═══ Selected extract

0: [https://risky.biz/RB445](https://risky.biz/RB445)

------
ufmace
I think part of the disconnect is that this issue is a big deal for tech
professionals, but barely noticeable for everyone else.

By the nature of the bug, the likelihood of any particular individual having
any meaningful exploitable information exposed to somebody in a position to
exploit it is astronomically low. So most ordinary people are ignoring it, and
justifiably so.

If you're responsible for security for a site that sends traffic through
CloudFare, then it's a very big deal for you. You'd better be quick on the
trigger to see and react to this stuff, and you'll have to mass-reset sessions
at the very least, and possibly reconsider whether you really want to be
terminating SSL at CloudFare. Exactly because, while not much has probably
been exposed, you will never be able to be sure what was exposed to anyone
from random hackers to the whole world, via search engine caches. So a broad
reaction is justified.

And of course people who like tech but aren't actually responsible for any
sites being served through CloudFare tend to react the most. Even though it's
not a big deal if you're already doing all of the standard security
precautions, like different passwords everywhere and 2-factor authentication
on anything important.

══════

What to do:
• a. Copy the forum thread about the CloudFare bug from "And of course" to "on anything important.", changing "passwords" to "passphrases".
• b. Write what comes next in the forum thread about the CloudFare bug, picking up after its last sentence.

═══ Material provided

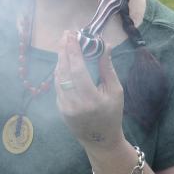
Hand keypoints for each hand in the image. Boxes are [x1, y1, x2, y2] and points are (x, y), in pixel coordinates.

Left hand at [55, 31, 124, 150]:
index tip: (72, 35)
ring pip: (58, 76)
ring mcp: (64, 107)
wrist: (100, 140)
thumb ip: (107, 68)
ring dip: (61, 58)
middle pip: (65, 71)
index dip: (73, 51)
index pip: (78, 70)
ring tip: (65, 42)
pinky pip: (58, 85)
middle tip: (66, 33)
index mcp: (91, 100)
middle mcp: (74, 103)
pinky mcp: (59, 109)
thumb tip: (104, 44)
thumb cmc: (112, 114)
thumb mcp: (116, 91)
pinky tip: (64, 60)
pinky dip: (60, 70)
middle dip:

══════
═══ Material provided

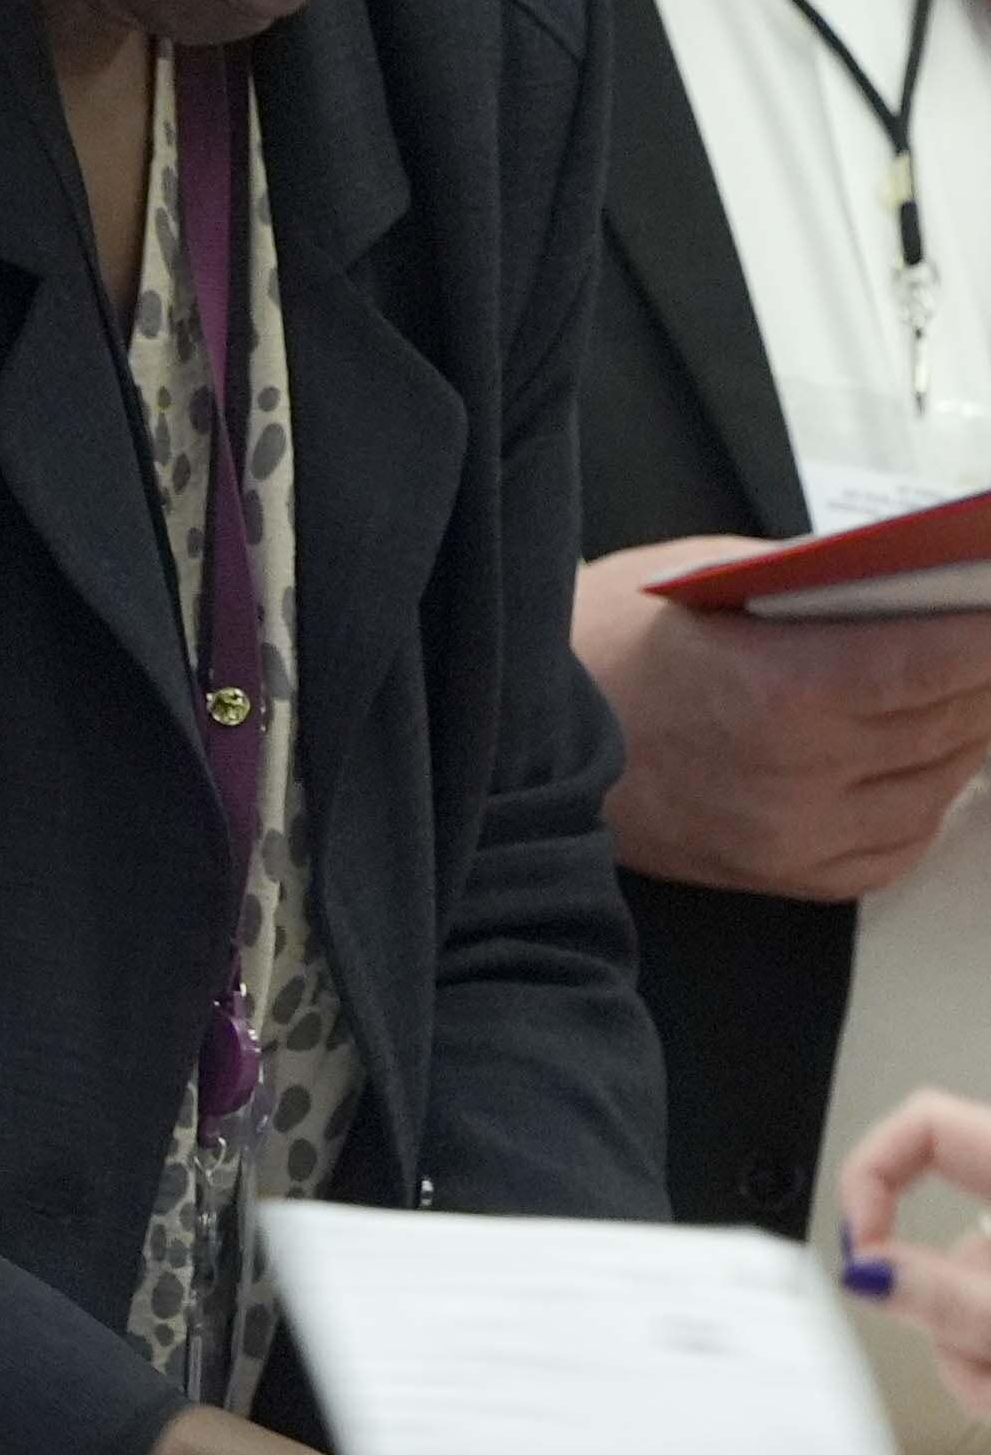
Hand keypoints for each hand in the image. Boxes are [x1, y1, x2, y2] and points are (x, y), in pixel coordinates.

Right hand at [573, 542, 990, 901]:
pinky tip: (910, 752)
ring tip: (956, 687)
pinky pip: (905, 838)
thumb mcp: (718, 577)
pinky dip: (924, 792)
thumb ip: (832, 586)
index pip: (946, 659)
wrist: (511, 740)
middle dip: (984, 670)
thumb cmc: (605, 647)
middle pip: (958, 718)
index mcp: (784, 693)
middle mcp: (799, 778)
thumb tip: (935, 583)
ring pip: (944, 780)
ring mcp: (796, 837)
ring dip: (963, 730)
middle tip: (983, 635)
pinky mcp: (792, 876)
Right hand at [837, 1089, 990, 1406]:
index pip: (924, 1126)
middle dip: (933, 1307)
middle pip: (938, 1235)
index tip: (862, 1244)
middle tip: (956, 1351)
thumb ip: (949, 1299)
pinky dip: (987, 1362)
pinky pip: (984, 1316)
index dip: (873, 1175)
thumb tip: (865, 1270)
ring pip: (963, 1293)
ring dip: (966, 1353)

══════

Answers:
• a.
And of course people who like tech but aren't actually responsible for any
sites being served through CloudFare tend to react the most. Even though it's
not a big deal if you're already doing all of the standard security
precautions, like different passphrases everywhere and 2-factor authentication
on anything important.

• b.
------
smilesnd
Old saying don't believe everything you hear, and only believe half what you
read. Most news and blog outlets are horrible for information. Either they
redigest someone else information, spin it to be more interesting, or just
jump on the hype train. Their are few blogs and news outlets that actually
have experts worth listening to. When the news/blog outlets heard whatsapp had
a technique flaw by a security expert they jump on it like a fresh piece of
meat. Whatsapp didn't have any security flaws or implementation flaws, but
that didn't matter. The news/blogs didn't even understand it they were just
jacked for some revenue from ads for this fresh piece of meat. It did so much
harm to the people that use it for security reasons and to the company. But
that didn't matter it is all about getting you to download a piece of
javascript to tell some company you may have notice there ad that was place on
someones website. News is dead. Bloggers only care about traffic. Experts are
either paid to be used and abused or don't have a big enough audience to be
heard.

------
rini17
I would welcome if this incident shone light on possible Cloudflare
alternatives. For example, it should be technically doable for DDoS protection
service to only initially verify user is not a bot, and then merely tunnel
unchanged SSL traffic directly between server and client. Does anyone do this?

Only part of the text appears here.